Portela homenageia Príncipe Custódio e reforça ligação com Bagé

por Luciano Madeira

Nascida em Osvaldo Cruz, no bairro de Madureira, que é conhecido como o reduto do samba, a multicampeã do carnaval carioca, a Portela, será a terceira escola a desfilar no domingo, dia 15 de fevereiro, e levará para a Marquês de Sapucaí o enredo O Mistério do Príncipe do Bará – A Oração do Negrinho e a Ressurreição da sua Casa sobre o Céu do Rio Grande.

Em síntese, o enredo da Portela contará a vida de Custódio Joaquim de Almeida, considerado um dos pilares da cultura africana no Rio Grande do Sul e do fortalecimento da negritude no Sul. Príncipe Custódio também morou em Bagé, no local que até hoje é conhecido como Passo do Príncipe, inclusive um dos principais bairros da cidade. Na Rainha da Fronteira, o príncipe viveu após deixar a África, seu país natal.

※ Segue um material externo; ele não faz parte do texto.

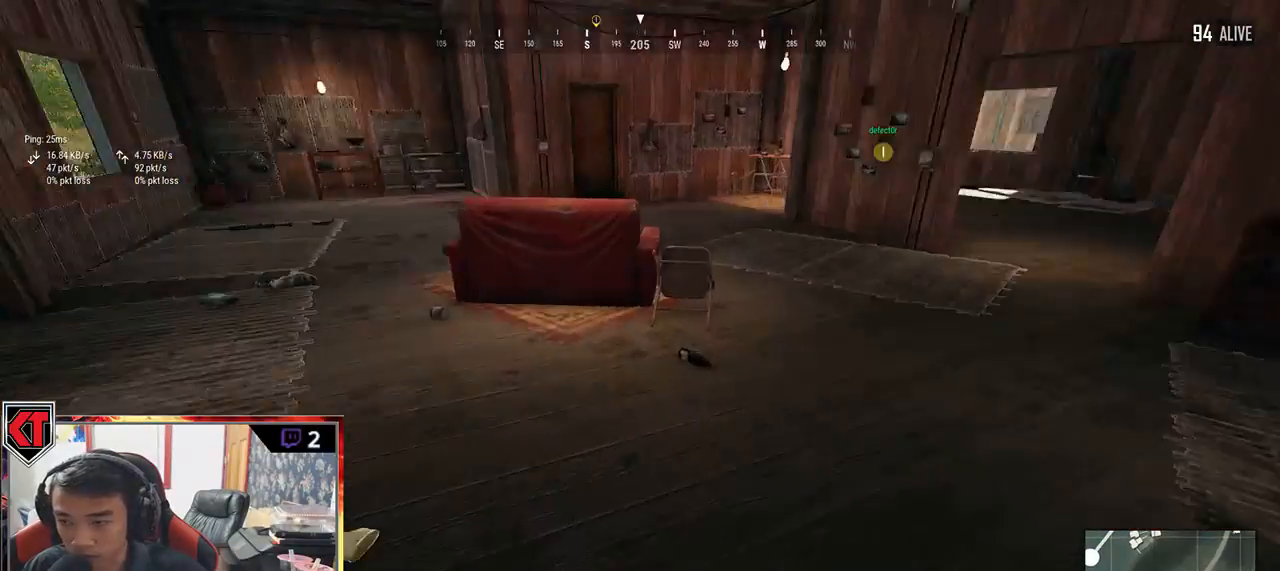
{"keys": ["a"], "mouse": [], "events": [[117, "tab", "down"], [250, "tab", "up"], [384, "a", "down"], [400, "w", "up"]]}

Na manhã desta sexta-feira, 23, a vice-presidente da Portela, Nelci Fran, que está em Bagé desde quinta-feira, 22, após visitar ensaios de entidades carnavalescas e ministrar uma oficina no Instituto Municipal de Belas Artes (IMBA), esteve na redação do jornal Folha do Sul. Acompanhada do secretário de Cultura, Zeca Brito, ela falou sobre o convite para vir ao município e sobre o enredo da Portela que homenageia o Príncipe Custódio.

Ao ser questionada sobre como surgiu a ideia de homenagear Custódio, a portelense disse que a escola, e principalmente ela, está muito emocionada com a escolha do enredo, porque Custódio foi o homem que trouxe a força da negritude e da espiritualidade para Bagé. Segundo ela, a Portela está totalmente imbuída, unida e emocionada para levar o que será um dos maiores desfiles da sua história, pois irá falar do batuque, da negritude do Rio Grande do Sul e enfatizar que Bagé foi a cidade onde o Príncipe Custódio morou por muitos anos “e onde o batuque tem essa força que a espiritualidade traz”.

Nelci afirmou que vai visitar alguns terreiros locais. “Sou uma mulher do candomblé, ekedy de Oyá, e Iansã é o meu caminho, e sei a força que esta santa tem aqui, além da força de Xangô e Exu”, afirmou. Nelci disse que foram feitas diversas pesquisas, pois toda escola, quando está aberta à escolha de um enredo, realiza um extenso trabalho de estudo por parte dos carnavalescos. Segundo ela, foi uma paixão conhecer essa história, um canto de Bagé que muitas pessoas nem sabiam da força da espiritualidade existente e do número de terreiros que havia no local.

“Que nunca mais seja a mesma”
Desde 2017, a Portela não vence o carnaval carioca e, segundo a vice-presidente, este ano, com o enredo sobre Custódio, a escola pede que tanto Custódio quanto Bará tragam essa vitória, para que a Portela possa ser a grande campeã do Carnaval e para que Bagé nunca mais seja a mesma.

Sobre como surgiu o convite para vir a Bagé, Nelci explicou que tem um trabalho extenso nas redes sociais e desenvolve uma forte atuação cultural e social, além de realizar projetos. “Coordenei a ala de passistas da Portela por 26 anos e tenho uma relação muito forte com a cultura. Foi através do secretário Zeca Brito que recebi o convite, aceitei e estou muito feliz. Realizamos um workshop com a sala lotada. Como professora de samba e vice-presidente da Portela, não tenho muito tempo para exercer tudo isso, porque, se cheguei até aqui, foi com o samba no pé, como professora, passista e coreógrafa”, destacou.

Questionada se Bagé tem boas sambistas, Nilce disse que, pelo que viu, a cidade está no caminho certo, pois as pessoas são apaixonadas pelo samba e pelo Carnaval. Segundo ela, o amor e a paixão facilitam o aprender, o compor, o tocar e o sambar. “Encontrei pessoas que tocam com qualidade e pessoas que sambam, e podemos fazer uma parceria com a Prefeitura para aprimorar, ajudar e trazer a força do nosso conhecimento do Rio de Janeiro. Estamos aqui em Bagé para aprimorar todo esse trabalho com muito amor e muita dignidade com as pessoas do samba”, enfatizou.